Review: The Witness House: Nazis and Holocaust Survivors Sharing a Villa during the Nuremberg Trials

Imagine this premise: eyewitnesses reveal what happened in the villa where Nazis and their victims are housed together during the Nuremberg trials.

Would you want to know what happened, what they said to each other, how it felt to face each other, day after day?

Don't look for that kind of information in The Witness House.  Author Christiane Kohl manages to take an interesting premise and squeeze all of the life out of it.

This is the second book I have read that was originally written in German, and it fell equally flat. I hated The Reader, which so many other people enjoyed greatly.

Dozens of people stayed at Novalisstrasse, a boarding house on the outskirts of Nuremberg, in the years following the end of World War II.  The war trials began in 1945, and those who worked with the Third Reich were brought to court, hopefully to justice, by an international tribunal.  It was an interesting, brief glimpse into a country in the aftermath of a cataclysmic event that nearly destroyed it. 

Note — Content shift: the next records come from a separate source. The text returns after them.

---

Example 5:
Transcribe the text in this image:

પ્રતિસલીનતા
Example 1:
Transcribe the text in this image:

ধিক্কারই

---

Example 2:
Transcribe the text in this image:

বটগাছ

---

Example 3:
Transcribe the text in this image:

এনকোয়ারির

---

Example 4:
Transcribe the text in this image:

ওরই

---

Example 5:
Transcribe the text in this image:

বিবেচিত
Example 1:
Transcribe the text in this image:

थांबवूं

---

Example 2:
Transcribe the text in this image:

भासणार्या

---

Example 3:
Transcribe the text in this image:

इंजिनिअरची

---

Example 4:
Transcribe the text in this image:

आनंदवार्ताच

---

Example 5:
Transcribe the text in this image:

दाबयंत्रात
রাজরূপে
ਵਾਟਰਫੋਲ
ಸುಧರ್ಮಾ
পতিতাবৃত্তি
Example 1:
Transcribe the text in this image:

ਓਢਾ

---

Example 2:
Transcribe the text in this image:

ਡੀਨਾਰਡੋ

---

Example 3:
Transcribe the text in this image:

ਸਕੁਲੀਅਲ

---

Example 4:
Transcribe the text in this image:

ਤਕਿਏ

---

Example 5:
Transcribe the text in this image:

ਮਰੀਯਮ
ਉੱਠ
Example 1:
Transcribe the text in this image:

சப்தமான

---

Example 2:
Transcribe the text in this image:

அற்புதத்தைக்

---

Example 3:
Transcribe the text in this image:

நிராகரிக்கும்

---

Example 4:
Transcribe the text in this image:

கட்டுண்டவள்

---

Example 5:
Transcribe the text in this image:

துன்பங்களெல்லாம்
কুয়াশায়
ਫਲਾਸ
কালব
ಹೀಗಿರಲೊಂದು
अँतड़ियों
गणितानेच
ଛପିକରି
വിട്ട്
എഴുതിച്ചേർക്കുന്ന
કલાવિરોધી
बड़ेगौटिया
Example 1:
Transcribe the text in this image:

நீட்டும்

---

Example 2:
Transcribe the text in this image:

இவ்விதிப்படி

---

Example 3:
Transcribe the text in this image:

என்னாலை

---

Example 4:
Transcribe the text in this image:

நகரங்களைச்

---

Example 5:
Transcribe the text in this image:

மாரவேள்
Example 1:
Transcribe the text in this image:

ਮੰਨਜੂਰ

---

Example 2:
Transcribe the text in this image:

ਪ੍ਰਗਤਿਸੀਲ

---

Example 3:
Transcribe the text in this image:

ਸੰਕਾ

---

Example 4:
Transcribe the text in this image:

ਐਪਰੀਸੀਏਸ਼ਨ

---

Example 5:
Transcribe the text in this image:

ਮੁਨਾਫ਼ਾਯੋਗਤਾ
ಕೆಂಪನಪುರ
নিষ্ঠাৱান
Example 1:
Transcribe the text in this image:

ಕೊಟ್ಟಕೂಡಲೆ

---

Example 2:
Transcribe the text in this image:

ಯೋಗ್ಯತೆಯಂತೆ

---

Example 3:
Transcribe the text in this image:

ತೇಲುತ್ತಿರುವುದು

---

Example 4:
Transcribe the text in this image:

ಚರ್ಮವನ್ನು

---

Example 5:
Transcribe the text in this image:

It was shocking to read about who all the Americans housed together, under the care of Countess Ingeborg Kálnoky, who is compared to Jean Harlow in appearances. How could any government, military or sane human being house the leader of the Gestapo with concentration camp survivors?  It was that question that initially drew me to the book.

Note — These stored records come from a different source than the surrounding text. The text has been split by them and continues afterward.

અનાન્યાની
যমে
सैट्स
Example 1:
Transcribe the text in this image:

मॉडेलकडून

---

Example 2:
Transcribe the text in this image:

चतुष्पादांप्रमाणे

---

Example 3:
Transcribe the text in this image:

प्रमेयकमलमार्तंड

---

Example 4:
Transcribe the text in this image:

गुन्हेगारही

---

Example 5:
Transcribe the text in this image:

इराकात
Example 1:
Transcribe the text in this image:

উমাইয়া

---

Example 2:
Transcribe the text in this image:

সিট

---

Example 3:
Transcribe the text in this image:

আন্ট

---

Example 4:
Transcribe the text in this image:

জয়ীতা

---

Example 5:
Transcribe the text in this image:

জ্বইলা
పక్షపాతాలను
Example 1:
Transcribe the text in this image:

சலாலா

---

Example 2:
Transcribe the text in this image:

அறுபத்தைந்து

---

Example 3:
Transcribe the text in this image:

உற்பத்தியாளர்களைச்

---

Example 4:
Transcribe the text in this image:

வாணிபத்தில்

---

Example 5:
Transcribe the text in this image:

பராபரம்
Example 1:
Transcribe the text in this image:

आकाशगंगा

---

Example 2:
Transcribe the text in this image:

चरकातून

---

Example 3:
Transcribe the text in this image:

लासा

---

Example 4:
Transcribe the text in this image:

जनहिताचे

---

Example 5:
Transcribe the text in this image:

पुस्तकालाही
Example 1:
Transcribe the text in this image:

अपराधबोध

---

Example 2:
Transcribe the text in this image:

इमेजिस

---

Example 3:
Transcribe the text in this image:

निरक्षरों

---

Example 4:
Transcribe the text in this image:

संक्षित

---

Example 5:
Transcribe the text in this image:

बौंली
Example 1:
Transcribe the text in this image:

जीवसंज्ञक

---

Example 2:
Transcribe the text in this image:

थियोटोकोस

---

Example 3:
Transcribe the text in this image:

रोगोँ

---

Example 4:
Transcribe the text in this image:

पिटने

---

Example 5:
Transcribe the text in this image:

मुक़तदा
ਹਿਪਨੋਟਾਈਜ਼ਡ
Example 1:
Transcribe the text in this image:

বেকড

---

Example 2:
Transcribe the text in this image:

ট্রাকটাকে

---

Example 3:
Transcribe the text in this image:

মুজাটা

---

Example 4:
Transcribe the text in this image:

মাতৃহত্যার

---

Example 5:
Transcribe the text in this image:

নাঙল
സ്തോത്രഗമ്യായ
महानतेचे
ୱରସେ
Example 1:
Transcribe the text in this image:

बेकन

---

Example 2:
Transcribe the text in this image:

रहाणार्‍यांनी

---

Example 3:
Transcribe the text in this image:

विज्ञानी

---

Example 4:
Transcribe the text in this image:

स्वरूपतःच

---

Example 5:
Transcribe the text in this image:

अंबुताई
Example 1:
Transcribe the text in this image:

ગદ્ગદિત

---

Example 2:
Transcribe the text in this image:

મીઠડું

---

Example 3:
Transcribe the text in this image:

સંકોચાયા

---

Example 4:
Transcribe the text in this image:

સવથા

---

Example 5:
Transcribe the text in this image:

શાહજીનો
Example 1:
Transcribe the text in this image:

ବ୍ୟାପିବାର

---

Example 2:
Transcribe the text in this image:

However, the book read more like a "Who's Who" of the cool kids on the block than a fair view of all those who stayed under the inn's roof.  The book is as much about the countess and what held her interest as in the events themselves — and the countess was very interested in those who recently held power or influence in the Third Reich. One learned much about Hitler's personal photographer and the man whose name is synonymous with German air weaponry, but not as much about those who lived to bear witness to its unspeakable cruelty.

There is one fact that remains true: German documentation tells us more about those people than the disenfranchised, and this book is almost as much about the research that was conducted as the stories themselves.

In the end, I cannot recommend the book.  I would be curious if any readers found it more interesting than I, and I would very much like to know what held their interests.